Autorem mapy był turecki admirał Piri Ibn Hadżi Memmed (urodzony między 1965 a 70, zm. 1553), znany bardziej jako Piri Reis (słowo reis w języku tureckim oznacza kapitana – przyp. red.). W 1521 roku wydał on atlas zawierający setki map, nazwany Kitāb-ı Baḥrīye (Księgi Morza).
Z dużą dokładnością nakreślona została tam prawie cała Europa, północna i zachodnia Afryka, rejony dzisiejszego Bliskiego Wschodu, Indie oraz wybrzeże dopiero co odkrytej Ameryki. Przez kilka lat Piri aktualizował swoje mapy, jednak dość szybko popadły one w zapomnienie.
Zagubiona mapa
Mapy odzyskały swą sławę, kiedy badacz Gustav Adolf Deissmann (1866–1937) przypadkiem odnalazł je w bibliotece pałacu Topkapi w Istambule. Znalezisko datuje się na 1513 rok, kiedy znane już były odkrycia geograficzne z rejonów Nowego Świata z końca XV i początku XVI wieku. Według informacji, które Piri Reis umieścił w atlasie, przy tworzeniu map korzystał nie tylko z własnej wiedzy, lecz także z wielu dostępnych wtedy źródeł.
Studiował prawdopodobnie aż 20 różnych map, w tym osiem starożytnych map Ptolemeusza, arabską mapę Indii, cztery najnowsze portugalskie mapy oraz tę stworzoną przez samego Krzysztofa Kolumba (1451–1506). W dolnej części odnalezionej mapy skrywa się jednak coś, co czyni ją naprawdę wyjątkową. Piri umieścił tam ląd, o którego istnieniu nie donoszą żadne źródła z tamtego okresu. Jaka część świata została uwieczniona na mapie?
Można przypuszczać, że chodziło o Antarktydę, jednak ta w XVI wieku od tysiącleci skuta była lodem, a na mapie widoczne jest wybrzeże bez pokrywy lodowej.
Zadziwiające odkrycie
Włoski historyk Diego Cuoghi (ur. 1955) twierdzi, że Piri mógł po prostu niedokładnie odzwierciedlić wybrzeże południowej Brazylii, Urugwaju i Argentyny. Gdyby kartograf rzeczywiście kreślił Antarktydę, na mapie powinien się znaleźć przylądek Horn oraz cieśnina Drake’a łącząca Ocean Atlantycki z Oceanem Spokojnym. Tych tam jednak nie ma.
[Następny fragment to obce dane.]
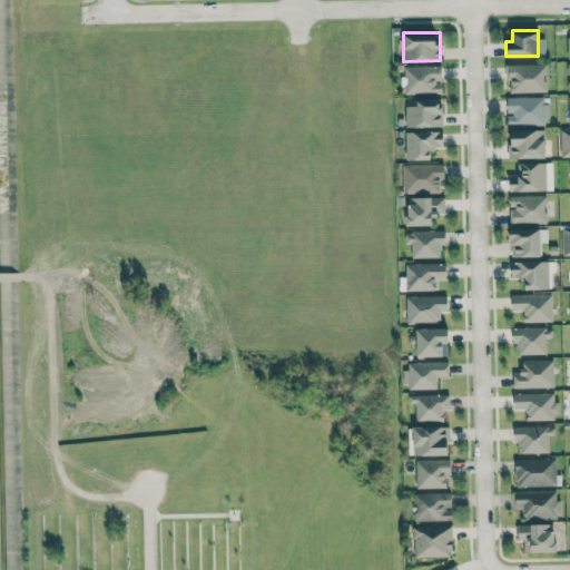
[(547,64),(505,65),(505,81),(510,81),(510,92),(547,91),(547,64)]
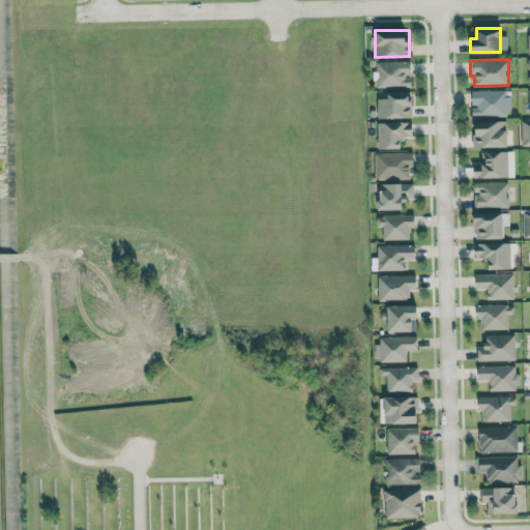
[(411,61),(375,61),(375,87),(411,87),(411,61)]
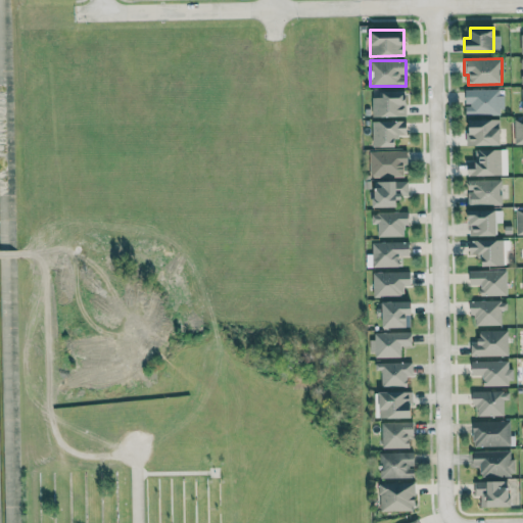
[(465,89),(466,115),(502,114),(501,88),(465,89)]
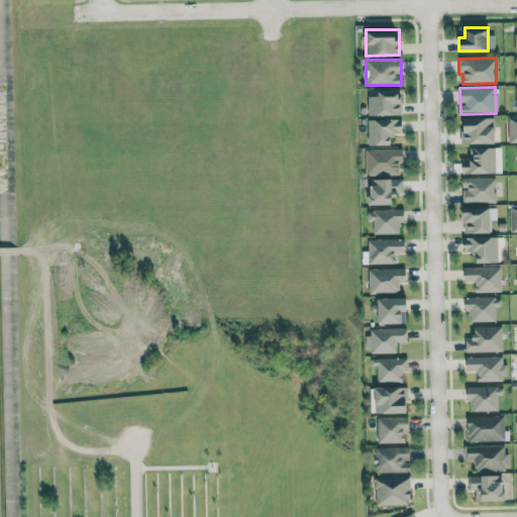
[(368,96),(368,115),(402,114),(401,89),(379,89),(379,96),(368,96)]
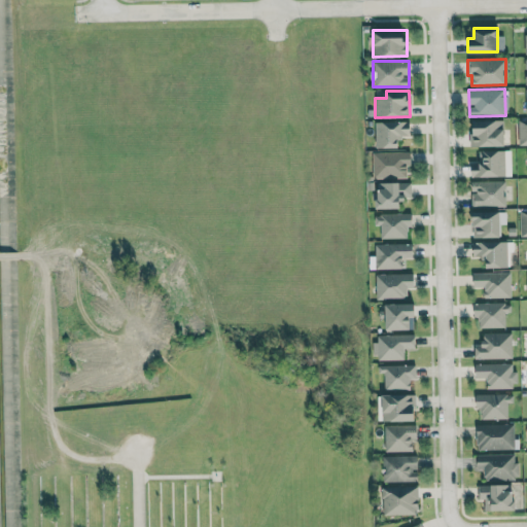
[(526,118),(518,119),(518,145),(526,145),(526,118)]
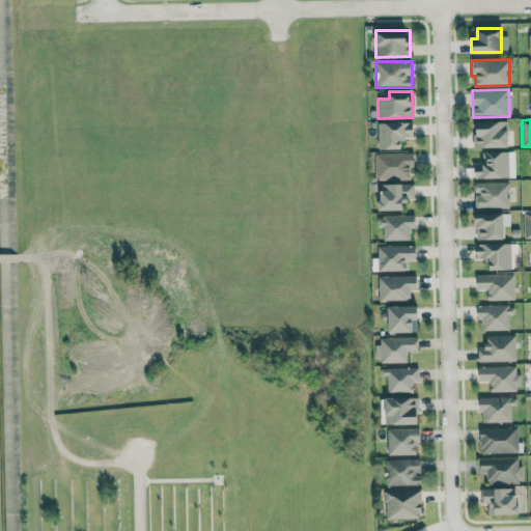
[(508,120),(474,120),(474,147),(508,146),(508,120)]
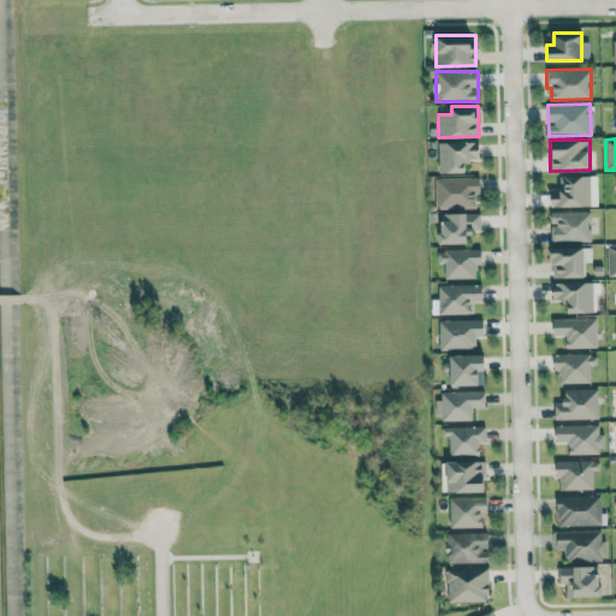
[(468,172),(468,158),(479,158),(479,142),(439,141),(438,171),(468,172)]
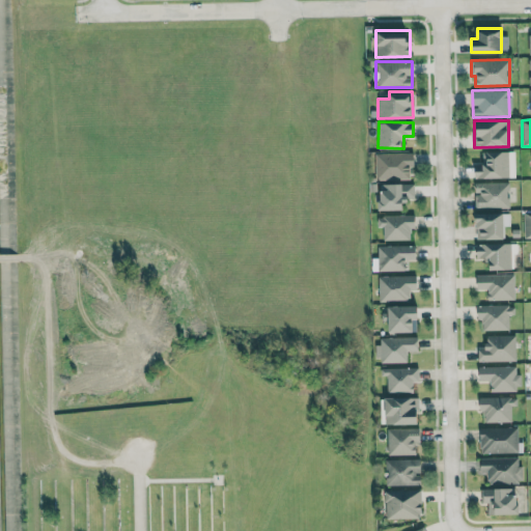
[(514,177),(514,150),(486,151),(486,164),(474,164),(475,178),(514,177)]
Niedawne odkrycie naukowców przynosi jednak kolejne zaskoczenie. Kiedy porównali oni stworzone przy pomocy nowoczesnych technologii mapy wybrzeża Antarktydy, okazało się, że w znacznym stopniu zgadzają się one z mapą Piriego! Południowy ląd z atlasu stworzonego w 1513 roku do złudzenia przypomina Ziemię Królowej Maud na Antarktydzie.
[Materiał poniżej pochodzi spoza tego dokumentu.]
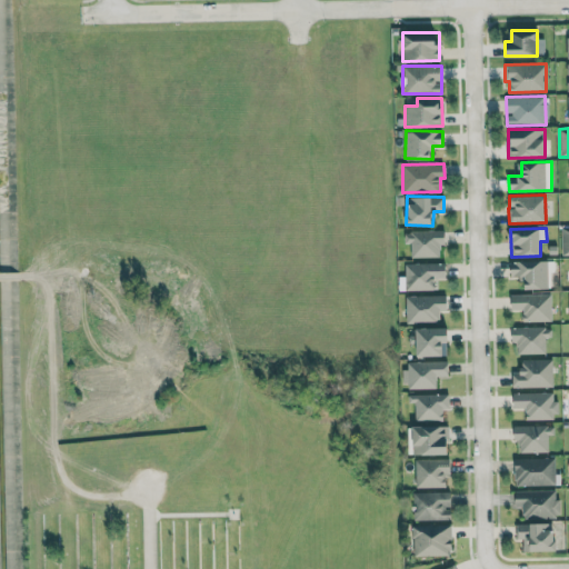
[(439,257),(439,247),(445,247),(445,230),(405,231),(405,243),(410,243),(410,258),(439,257)]
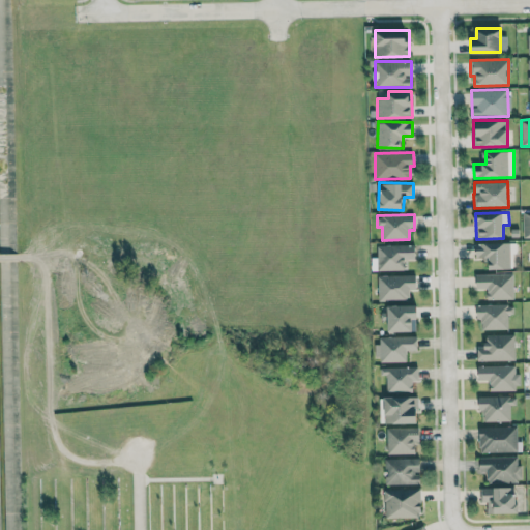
[(509,242),(476,243),(476,258),(489,258),(489,268),(509,268),(509,242)]
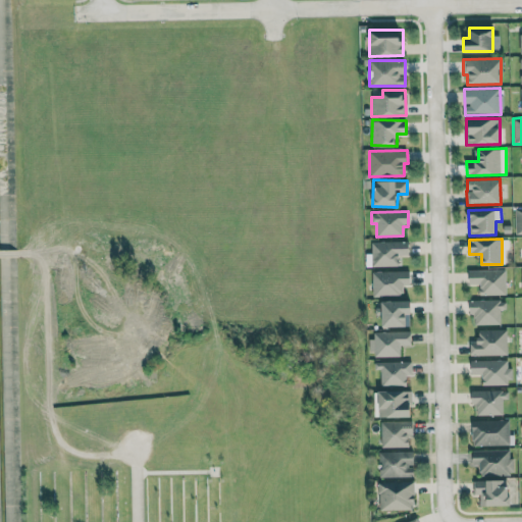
[(408,241),(371,242),(371,266),(398,266),(398,255),(409,255),(408,241)]
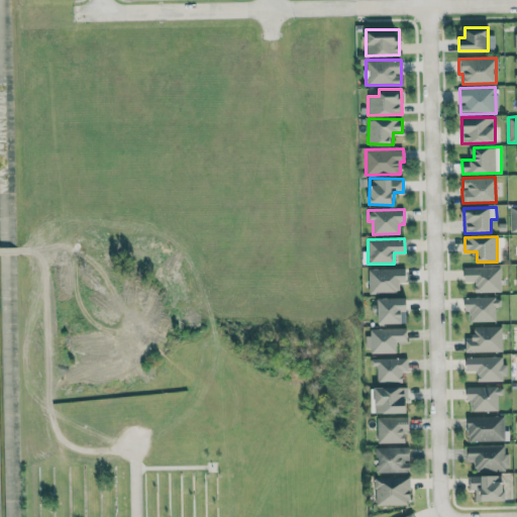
[(476,293),(501,292),(500,267),(464,267),(464,281),(475,281),(476,293)]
Badacze czekają jednak z ostatecznymi wnioskami na wyniki kolejnych badań. Pojawiło się pytanie, skąd admirał Piri mógł czerpać informacje o tak trudno dostępnym kontynencie?
Czy to Atlantyda?
Badacz Charles Hapgood (1904–1982) był zwolennikiem innej teorii dotyczącej mapy, zwanej teorią Królów Morza. Według jego założeń na Antarktydzie jeszcze przed jej zlodowaceniem, czyli około 15-25 tysięcy lat temu, mogła żyć wysoko rozwinięta cywilizacja. Położenie kontynentu znacznie różniło się jednak od dzisiejszego – Antarktyda znajdować się miała 3 tysiące kilometrów wyżej na północ, a na swoje aktualne miejsce dostała się dopiero później, w wyniku ruchu płyt tektonicznych.
Czy nakreślony na mapie Piriego ląd to tajemnicza Atlantyda? Miejmy nadzieję, że niedługo naukowcy wyjaśnią tę zagadkę.